Begin

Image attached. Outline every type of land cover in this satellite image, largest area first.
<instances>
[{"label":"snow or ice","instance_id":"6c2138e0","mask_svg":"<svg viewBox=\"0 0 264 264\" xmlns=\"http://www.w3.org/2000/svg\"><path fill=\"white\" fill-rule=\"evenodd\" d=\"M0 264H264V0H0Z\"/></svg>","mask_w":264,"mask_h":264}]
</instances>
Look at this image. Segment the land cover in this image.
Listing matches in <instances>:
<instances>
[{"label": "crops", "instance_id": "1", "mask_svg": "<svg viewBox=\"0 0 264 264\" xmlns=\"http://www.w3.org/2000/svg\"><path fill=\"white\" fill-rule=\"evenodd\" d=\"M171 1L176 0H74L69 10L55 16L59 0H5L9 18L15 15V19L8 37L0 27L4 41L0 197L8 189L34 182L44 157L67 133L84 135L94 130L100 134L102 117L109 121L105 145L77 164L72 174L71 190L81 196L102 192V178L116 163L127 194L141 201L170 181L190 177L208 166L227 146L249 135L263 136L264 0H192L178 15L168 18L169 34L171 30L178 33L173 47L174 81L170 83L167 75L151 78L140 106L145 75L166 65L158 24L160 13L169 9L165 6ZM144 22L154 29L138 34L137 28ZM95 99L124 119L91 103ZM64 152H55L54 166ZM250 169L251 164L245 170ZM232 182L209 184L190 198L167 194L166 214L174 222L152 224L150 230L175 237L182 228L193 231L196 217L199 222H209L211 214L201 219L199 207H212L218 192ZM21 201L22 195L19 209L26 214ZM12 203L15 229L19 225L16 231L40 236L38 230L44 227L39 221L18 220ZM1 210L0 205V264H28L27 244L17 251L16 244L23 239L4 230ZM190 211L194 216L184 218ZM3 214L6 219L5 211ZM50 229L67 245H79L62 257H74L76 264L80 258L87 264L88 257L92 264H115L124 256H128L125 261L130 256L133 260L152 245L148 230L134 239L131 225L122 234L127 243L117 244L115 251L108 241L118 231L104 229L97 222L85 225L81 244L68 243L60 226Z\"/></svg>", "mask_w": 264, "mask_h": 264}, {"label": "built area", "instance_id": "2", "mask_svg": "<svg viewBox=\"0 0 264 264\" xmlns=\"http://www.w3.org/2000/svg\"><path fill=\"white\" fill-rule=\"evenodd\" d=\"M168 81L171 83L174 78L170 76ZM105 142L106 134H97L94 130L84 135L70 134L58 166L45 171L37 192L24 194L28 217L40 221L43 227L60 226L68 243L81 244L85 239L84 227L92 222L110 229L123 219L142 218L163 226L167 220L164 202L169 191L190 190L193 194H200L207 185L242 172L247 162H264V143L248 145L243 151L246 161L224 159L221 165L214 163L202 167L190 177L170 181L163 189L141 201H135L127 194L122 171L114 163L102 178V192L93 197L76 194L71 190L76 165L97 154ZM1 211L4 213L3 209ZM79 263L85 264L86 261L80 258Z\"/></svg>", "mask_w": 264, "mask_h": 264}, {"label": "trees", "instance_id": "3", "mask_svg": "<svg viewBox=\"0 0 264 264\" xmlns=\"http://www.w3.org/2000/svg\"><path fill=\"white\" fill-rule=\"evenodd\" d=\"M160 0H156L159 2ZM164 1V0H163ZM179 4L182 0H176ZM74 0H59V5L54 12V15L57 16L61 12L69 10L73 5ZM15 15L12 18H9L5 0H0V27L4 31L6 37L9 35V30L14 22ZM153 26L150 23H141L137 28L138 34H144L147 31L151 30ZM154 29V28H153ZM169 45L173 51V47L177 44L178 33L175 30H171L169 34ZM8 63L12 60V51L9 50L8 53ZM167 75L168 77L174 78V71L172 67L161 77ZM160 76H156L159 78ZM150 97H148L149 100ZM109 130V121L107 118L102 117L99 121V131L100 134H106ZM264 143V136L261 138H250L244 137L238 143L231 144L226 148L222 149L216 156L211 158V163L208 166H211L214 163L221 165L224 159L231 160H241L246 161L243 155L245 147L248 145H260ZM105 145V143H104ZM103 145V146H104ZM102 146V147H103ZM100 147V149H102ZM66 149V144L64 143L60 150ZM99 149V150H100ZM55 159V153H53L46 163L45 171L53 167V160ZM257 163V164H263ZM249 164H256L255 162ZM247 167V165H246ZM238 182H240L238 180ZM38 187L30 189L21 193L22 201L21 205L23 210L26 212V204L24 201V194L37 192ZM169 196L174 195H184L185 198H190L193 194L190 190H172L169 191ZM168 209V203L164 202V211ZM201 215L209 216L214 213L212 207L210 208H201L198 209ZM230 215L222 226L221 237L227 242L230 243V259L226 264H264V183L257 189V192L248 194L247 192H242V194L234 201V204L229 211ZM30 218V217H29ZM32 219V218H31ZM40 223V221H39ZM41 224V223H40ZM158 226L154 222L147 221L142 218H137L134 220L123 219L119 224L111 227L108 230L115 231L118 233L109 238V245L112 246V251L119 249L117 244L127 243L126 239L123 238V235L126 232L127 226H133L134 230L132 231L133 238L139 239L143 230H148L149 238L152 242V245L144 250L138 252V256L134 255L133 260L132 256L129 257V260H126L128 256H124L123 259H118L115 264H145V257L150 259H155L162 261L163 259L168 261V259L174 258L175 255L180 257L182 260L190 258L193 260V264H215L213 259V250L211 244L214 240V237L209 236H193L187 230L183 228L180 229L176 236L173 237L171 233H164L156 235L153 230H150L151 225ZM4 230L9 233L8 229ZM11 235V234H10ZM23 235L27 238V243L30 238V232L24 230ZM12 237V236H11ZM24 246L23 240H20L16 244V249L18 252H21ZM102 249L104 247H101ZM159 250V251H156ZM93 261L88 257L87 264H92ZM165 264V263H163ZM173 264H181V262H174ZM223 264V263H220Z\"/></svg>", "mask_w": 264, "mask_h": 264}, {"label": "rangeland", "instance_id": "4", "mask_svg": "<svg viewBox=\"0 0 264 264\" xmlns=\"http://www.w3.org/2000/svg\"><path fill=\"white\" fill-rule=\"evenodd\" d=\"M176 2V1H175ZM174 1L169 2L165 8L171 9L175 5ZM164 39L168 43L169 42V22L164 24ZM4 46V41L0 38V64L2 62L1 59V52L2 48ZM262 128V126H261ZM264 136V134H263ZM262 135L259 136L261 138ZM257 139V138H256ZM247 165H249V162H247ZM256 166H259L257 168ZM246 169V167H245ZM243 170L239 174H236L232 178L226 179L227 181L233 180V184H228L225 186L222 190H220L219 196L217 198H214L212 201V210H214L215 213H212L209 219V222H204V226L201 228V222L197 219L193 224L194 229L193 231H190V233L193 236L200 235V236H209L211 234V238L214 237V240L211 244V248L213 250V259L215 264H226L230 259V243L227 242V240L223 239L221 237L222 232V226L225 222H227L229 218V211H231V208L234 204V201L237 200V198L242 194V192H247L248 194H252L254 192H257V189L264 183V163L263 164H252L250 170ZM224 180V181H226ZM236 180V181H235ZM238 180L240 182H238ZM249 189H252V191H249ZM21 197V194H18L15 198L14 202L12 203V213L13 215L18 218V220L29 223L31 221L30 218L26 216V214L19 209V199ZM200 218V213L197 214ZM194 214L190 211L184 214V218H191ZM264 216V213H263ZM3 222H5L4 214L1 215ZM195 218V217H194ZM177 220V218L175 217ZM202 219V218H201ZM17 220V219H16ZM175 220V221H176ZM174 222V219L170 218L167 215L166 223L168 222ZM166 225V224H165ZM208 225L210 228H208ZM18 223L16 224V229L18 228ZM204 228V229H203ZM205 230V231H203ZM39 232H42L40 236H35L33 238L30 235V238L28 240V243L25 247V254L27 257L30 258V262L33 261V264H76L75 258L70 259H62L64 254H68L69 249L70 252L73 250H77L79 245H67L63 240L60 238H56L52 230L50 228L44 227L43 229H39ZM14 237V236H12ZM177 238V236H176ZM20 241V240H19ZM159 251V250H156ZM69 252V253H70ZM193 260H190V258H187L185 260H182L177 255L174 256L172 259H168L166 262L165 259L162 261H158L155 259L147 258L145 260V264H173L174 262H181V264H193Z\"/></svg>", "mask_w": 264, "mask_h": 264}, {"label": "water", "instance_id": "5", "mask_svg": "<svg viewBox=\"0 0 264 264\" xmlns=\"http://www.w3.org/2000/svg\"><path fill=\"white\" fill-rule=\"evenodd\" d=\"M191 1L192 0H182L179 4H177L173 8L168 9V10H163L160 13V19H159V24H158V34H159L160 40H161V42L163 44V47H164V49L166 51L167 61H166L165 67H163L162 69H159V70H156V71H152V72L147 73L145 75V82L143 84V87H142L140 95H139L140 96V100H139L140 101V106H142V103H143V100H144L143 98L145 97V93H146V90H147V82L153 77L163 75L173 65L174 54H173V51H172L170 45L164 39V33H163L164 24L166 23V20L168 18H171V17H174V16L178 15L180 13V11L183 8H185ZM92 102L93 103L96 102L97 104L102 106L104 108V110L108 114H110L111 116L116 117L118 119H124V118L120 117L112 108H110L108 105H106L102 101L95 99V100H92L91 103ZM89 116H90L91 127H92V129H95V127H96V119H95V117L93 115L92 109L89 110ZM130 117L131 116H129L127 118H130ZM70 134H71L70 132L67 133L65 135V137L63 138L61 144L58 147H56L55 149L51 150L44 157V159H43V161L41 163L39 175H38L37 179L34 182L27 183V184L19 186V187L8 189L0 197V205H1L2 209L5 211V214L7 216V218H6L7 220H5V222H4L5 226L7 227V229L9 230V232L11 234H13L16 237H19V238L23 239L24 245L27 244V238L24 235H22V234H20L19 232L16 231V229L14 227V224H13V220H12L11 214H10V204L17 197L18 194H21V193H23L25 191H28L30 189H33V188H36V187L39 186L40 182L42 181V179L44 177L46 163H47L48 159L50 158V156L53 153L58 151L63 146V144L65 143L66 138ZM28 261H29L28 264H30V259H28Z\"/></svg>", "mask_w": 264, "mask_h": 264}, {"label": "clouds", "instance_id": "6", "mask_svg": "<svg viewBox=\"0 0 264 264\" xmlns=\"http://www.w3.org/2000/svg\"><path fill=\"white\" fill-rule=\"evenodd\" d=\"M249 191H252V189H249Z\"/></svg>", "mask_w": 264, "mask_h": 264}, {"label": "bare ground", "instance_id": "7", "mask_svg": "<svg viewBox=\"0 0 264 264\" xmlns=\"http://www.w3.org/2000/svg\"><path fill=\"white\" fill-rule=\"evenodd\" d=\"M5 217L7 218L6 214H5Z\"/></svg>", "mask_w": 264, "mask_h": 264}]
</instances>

End

*What you will do*. Collect each line of the items above that contains the word "image", and copy every such line in full.

*Response to the exercise*.
Image attached. Outline every type of land cover in this satellite image, largest area first.
Look at this image. Segment the land cover in this image.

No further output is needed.